[Saved data entries]
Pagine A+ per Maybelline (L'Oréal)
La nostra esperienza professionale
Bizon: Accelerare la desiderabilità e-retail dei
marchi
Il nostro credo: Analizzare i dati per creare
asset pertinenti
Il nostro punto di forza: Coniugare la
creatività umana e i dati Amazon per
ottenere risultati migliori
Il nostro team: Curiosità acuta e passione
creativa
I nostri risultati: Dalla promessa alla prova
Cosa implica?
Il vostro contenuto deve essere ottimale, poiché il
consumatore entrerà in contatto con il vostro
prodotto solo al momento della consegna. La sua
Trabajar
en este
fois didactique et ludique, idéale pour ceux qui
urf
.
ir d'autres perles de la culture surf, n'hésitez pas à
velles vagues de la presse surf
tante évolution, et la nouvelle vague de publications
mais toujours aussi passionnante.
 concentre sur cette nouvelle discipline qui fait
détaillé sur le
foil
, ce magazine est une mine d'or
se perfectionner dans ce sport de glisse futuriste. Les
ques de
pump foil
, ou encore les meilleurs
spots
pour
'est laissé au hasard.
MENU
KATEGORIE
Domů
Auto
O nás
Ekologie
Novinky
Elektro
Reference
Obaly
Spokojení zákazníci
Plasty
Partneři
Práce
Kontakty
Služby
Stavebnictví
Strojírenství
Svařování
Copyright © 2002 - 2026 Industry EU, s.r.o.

- _Instructions for the task_:
For the string "nouvelle", search the preceding data and copy every line that includes it.

- _Reply to the exercise_:
tante évolution, et la nouvelle vague de publications
 concentre sur cette nouvelle discipline qui fait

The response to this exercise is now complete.